Top of Excerpted data

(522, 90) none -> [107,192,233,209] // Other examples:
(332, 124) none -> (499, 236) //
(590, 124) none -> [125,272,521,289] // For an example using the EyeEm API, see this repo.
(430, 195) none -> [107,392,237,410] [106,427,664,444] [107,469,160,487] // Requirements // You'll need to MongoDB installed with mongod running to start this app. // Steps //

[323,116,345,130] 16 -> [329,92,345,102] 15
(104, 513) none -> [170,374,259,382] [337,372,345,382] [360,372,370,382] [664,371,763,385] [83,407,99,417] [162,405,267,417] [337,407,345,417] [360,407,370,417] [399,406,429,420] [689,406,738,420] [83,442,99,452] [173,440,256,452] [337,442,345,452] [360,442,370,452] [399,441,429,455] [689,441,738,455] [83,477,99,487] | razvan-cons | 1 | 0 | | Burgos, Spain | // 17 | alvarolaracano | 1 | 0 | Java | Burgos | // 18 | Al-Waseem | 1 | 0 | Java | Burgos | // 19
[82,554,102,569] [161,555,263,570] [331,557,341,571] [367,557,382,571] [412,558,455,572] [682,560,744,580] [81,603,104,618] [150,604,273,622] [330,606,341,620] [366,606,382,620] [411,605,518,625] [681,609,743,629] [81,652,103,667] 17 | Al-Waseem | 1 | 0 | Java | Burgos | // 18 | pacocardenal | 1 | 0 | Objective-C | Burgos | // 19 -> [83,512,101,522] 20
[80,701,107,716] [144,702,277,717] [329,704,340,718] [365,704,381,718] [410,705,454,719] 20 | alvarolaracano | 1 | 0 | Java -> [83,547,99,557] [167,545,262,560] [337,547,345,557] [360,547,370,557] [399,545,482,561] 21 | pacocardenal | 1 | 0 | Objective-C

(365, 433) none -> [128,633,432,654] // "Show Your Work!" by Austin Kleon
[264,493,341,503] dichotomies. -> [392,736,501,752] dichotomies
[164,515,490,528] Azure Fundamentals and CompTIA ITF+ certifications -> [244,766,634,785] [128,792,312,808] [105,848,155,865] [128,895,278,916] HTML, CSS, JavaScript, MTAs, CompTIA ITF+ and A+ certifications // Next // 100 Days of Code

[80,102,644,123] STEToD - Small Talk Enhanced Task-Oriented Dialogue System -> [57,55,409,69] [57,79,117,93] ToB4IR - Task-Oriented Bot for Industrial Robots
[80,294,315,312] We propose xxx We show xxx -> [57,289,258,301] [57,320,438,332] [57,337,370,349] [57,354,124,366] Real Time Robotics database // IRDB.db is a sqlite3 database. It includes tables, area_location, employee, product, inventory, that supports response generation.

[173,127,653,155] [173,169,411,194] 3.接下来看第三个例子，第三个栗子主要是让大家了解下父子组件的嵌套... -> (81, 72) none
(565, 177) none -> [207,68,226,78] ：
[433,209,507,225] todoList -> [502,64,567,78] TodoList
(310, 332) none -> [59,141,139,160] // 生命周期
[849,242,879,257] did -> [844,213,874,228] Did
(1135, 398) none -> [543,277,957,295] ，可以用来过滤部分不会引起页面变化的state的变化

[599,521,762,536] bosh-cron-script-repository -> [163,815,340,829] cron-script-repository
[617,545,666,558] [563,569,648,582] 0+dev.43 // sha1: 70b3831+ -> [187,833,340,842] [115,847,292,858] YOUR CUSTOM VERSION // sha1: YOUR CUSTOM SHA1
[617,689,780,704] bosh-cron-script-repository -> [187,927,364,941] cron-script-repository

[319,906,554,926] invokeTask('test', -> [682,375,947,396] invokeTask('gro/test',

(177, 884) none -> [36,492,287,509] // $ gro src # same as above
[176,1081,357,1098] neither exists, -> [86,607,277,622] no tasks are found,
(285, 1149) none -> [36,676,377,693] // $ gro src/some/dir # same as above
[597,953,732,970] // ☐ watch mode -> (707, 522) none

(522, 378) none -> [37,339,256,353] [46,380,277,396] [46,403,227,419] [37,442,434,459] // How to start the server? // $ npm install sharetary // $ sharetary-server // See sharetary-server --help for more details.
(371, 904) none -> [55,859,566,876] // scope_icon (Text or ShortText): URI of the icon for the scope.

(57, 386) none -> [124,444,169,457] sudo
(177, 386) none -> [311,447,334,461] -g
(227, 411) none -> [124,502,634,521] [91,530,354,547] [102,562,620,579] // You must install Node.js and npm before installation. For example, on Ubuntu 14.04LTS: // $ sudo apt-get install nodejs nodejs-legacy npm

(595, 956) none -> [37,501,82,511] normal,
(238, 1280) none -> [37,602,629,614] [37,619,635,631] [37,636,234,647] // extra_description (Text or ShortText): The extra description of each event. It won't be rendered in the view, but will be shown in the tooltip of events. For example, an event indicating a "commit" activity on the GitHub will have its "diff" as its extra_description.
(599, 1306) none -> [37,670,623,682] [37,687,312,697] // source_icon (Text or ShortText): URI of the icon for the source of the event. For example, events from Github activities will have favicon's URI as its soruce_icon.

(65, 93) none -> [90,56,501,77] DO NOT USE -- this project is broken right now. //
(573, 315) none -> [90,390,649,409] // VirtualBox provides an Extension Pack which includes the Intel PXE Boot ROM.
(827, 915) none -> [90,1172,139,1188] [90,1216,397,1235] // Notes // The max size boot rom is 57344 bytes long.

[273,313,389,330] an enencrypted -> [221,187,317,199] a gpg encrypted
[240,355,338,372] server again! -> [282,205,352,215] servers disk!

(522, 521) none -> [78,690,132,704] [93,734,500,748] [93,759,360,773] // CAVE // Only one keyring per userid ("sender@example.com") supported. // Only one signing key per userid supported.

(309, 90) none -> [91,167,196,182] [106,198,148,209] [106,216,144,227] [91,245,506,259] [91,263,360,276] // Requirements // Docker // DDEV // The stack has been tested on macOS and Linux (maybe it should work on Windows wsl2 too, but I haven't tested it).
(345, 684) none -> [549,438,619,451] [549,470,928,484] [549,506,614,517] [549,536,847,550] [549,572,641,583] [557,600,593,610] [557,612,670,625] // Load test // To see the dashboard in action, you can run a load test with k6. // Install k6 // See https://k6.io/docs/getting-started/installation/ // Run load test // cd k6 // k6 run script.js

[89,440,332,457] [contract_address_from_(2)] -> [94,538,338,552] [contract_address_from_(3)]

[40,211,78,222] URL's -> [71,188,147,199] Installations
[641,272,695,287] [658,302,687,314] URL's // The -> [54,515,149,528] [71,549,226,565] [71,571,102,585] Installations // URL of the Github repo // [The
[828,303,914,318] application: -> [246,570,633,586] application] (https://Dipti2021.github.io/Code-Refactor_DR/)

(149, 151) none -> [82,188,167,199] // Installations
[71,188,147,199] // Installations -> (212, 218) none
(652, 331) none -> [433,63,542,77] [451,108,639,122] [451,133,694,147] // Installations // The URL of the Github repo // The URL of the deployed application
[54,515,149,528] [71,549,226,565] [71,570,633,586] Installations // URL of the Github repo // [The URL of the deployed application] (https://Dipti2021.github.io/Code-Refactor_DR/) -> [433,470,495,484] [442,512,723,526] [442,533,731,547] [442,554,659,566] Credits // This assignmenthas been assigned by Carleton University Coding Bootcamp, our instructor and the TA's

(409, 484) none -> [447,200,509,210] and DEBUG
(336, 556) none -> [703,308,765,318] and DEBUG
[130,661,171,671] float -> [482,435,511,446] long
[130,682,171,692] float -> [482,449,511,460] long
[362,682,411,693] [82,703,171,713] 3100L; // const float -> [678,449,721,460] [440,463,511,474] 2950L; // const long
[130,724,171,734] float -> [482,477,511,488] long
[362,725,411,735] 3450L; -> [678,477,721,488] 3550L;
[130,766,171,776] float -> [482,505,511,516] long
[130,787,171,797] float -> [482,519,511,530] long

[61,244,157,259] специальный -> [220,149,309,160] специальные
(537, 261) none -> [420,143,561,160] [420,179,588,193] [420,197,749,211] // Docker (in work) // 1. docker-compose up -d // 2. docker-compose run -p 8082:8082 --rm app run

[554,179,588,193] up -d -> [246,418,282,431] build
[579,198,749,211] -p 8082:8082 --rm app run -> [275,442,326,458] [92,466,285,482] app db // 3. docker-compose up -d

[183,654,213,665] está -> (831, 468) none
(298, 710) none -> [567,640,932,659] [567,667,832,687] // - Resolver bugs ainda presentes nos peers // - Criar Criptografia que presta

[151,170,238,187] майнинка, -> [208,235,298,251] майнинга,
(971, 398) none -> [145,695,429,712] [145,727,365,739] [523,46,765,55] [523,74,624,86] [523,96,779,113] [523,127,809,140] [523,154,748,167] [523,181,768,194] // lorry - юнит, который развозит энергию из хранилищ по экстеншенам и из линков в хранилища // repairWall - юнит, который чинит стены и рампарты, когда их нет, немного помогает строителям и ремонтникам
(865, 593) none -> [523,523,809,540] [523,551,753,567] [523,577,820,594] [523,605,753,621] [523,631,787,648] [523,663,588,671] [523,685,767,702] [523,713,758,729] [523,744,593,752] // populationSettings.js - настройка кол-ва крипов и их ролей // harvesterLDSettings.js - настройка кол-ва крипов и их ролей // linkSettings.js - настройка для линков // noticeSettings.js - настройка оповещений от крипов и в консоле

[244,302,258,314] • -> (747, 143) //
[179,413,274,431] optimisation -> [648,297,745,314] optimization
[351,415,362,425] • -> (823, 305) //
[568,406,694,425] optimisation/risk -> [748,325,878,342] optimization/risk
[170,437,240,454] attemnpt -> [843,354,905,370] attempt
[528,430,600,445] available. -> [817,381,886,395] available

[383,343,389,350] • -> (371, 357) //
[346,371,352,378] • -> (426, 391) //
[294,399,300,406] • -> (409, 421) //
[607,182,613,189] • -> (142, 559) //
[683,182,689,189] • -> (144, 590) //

Bottom of Excerpted data

» **Activity**: Look above for the line with "[319,906,554,926] invokeTask('test', ->" and the line with "[597,953,732,970] // ☐". Write out those two lines and all the lines between them, exactly, and no others.

» **Task answer**:
[319,906,554,926] invokeTask('test', -> [682,375,947,396] invokeTask('gro/test',

(177, 884) none -> [36,492,287,509] // $ gro src # same as above
[176,1081,357,1098] neither exists, -> [86,607,277,622] no tasks are found,
(285, 1149) none -> [36,676,377,693] // $ gro src/some/dir # same as above
[597,953,732,970] // ☐ watch mode -> (707, 522) none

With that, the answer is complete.